— Start Passage shown —

Non-Binding English Translation:

To the extent that a conflict between the English and the German version of these Rules of Procedure for the Supervisory Board should arise, the German version applies. Only the German version is authoritative.

Rules of Procedure

for the Supervisory Board of Brockhaus Technologies AG

Section 1

General

  1. In discharging its duties, the Supervisory Board of Brockhaus Technologies AG ("Company") works together with the Company's other governing bodies in a spirit of trust for the good of the Company. The members of the Supervisory Board are not bound by orders or instructions.
  2. The members of the Supervisory Board have the same rights and obligations. The duties, rights and obligations of the members of the Supervisory Board are determined by the law, the
    Company's Articles of Association and these Rules of Procedure. The members of the Super- visory Board shall heed the recommendations of the German Corporate Governance Code that relate to them, unless deviations are specified in the declaration of conformity that it and the Executive Board must issue annually.
  3. The Chair of the Supervisory Board maintains regular contact with the Chair of the Executive
    Board between Supervisory Board meetings and discusses issues relating to the Company's strategy, planning, business performance, risk management and compliance with him or her. The Chairman of the Supervisory Board informs the Chairman of the Audit Committee about his consultations on the topics of risk management and compliance. The Chair of the Super- visory Board shall be informed immediately by the Chair of the Executive Board about im- portant events that are of material significance for assessing the Company's situation and development and its management. The Chair of the Supervisory Board shall then inform the Supervisory Board and, if necessary, convene a meeting of the Supervisory Board.

— End Passage shown —
— Start Dataset —

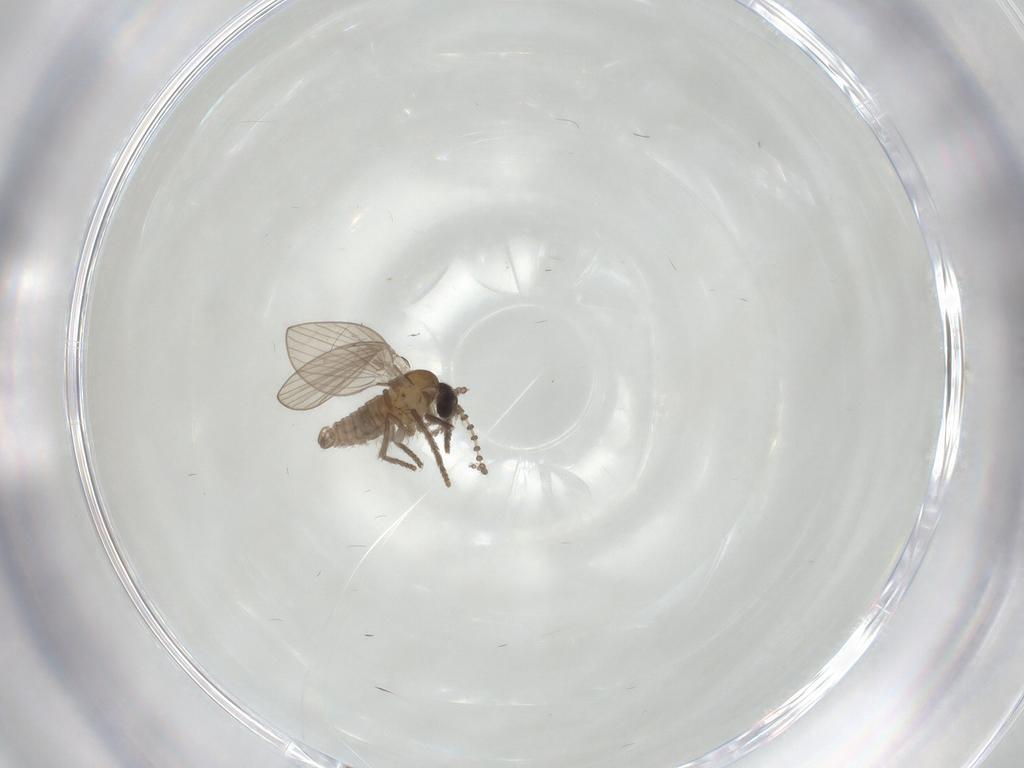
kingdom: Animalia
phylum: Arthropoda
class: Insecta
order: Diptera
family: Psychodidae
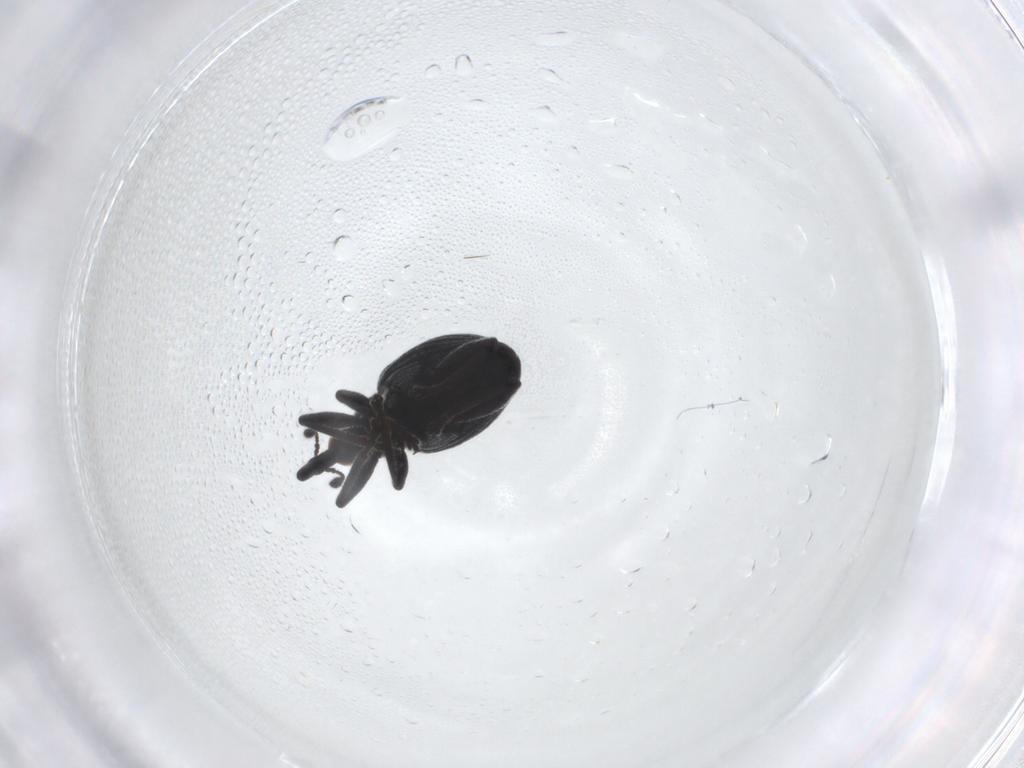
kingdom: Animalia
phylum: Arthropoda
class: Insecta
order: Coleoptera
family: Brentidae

— End Dataset —
— Start Dataset —

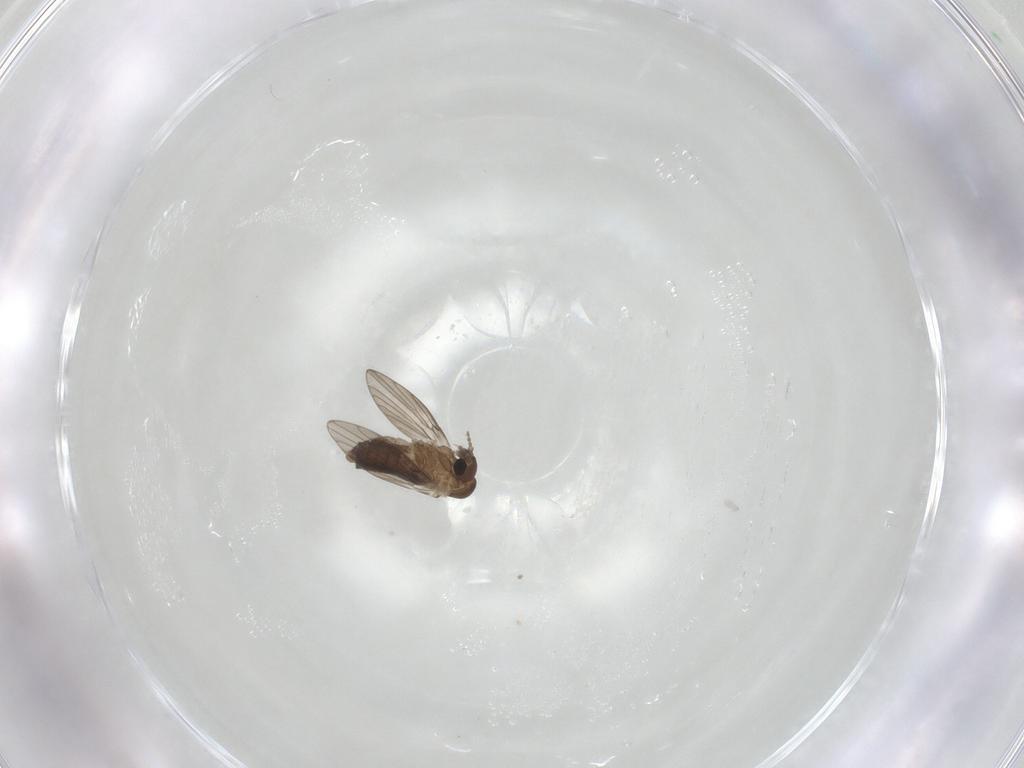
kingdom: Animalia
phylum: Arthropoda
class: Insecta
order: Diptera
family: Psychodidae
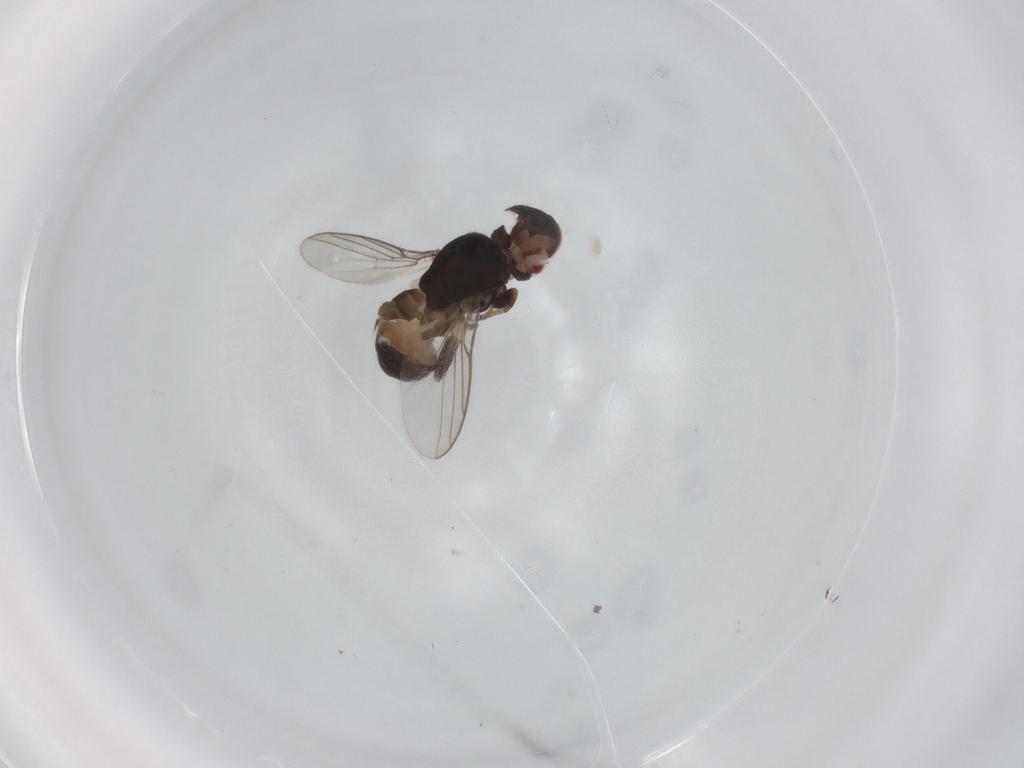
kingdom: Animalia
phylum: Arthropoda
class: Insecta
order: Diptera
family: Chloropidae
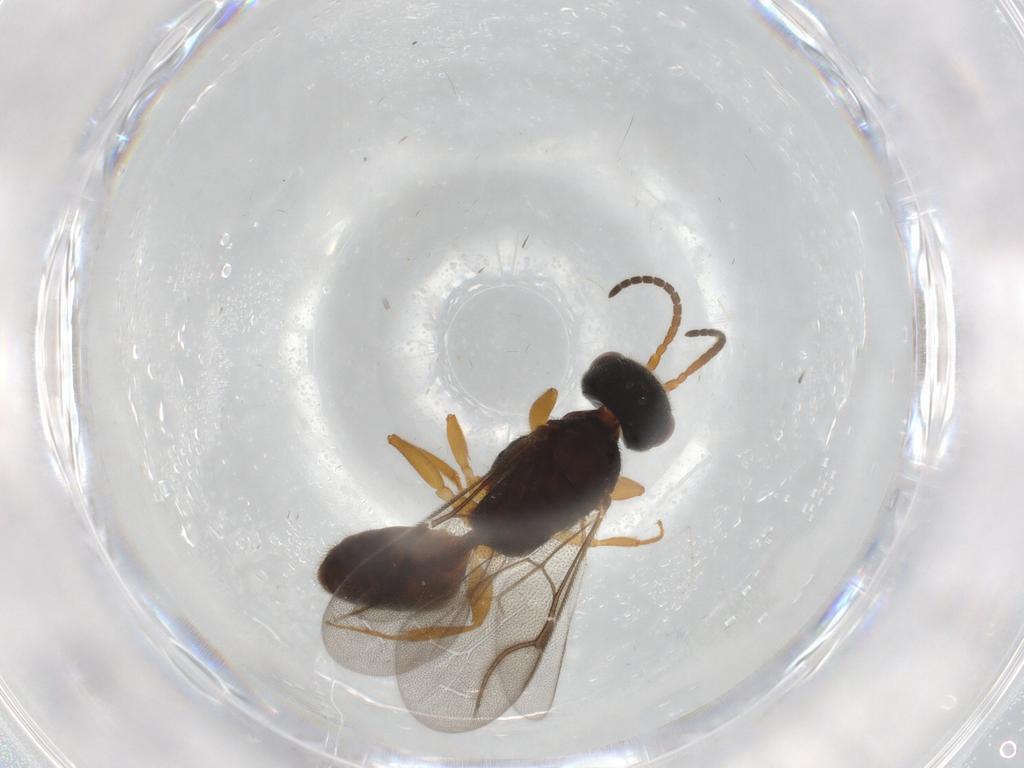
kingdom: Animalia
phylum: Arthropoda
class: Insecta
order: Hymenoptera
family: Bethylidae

— End Dataset —
— Start Dataset —

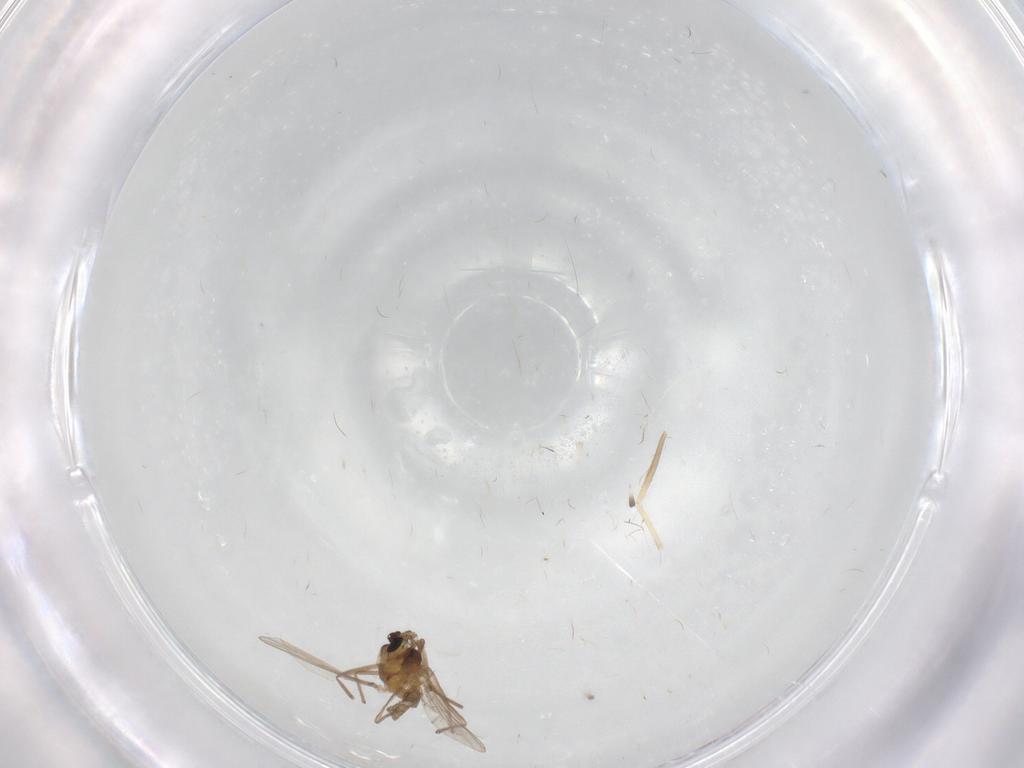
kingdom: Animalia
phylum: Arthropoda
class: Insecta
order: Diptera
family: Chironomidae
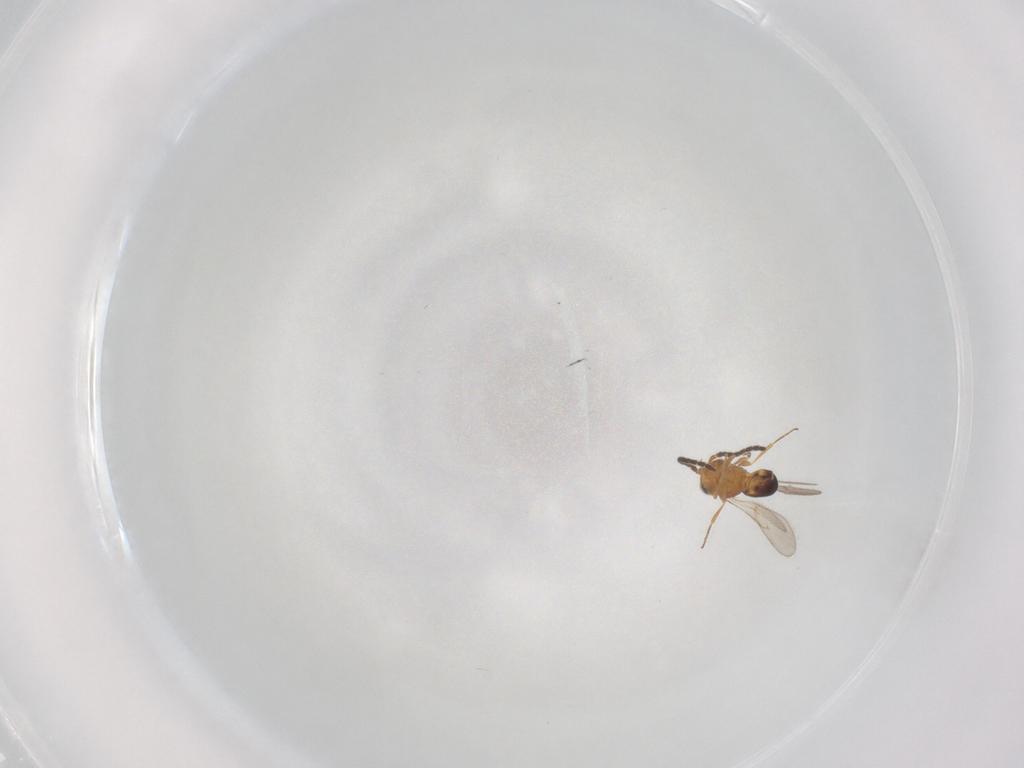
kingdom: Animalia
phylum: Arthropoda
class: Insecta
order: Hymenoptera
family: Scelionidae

— End Dataset —

Tasks to complete -
a: According to the rules of procedure, which issues does the Chair of the Supervisory Board discuss with the Chair of the Executive Board between meetings? List each one.
b: Extract the wording of the rules of procedure from "for the Supervisory Board of" to "orders or instructions.".
The entries are not needed for any of this work.

Per-task outputs -
a:
- The Company's strategy
- Planning
- Business performance
- Risk management
- Compliance

b:
for the Supervisory Board of Brockhaus Technologies AG

Section 1

General

  1. In discharging its duties, the Supervisory Board of Brockhaus Technologies AG ("Company") works together with the Company's other governing bodies in a spirit of trust for the good of the Company. The members of the Supervisory Board are not bound by orders or instructions.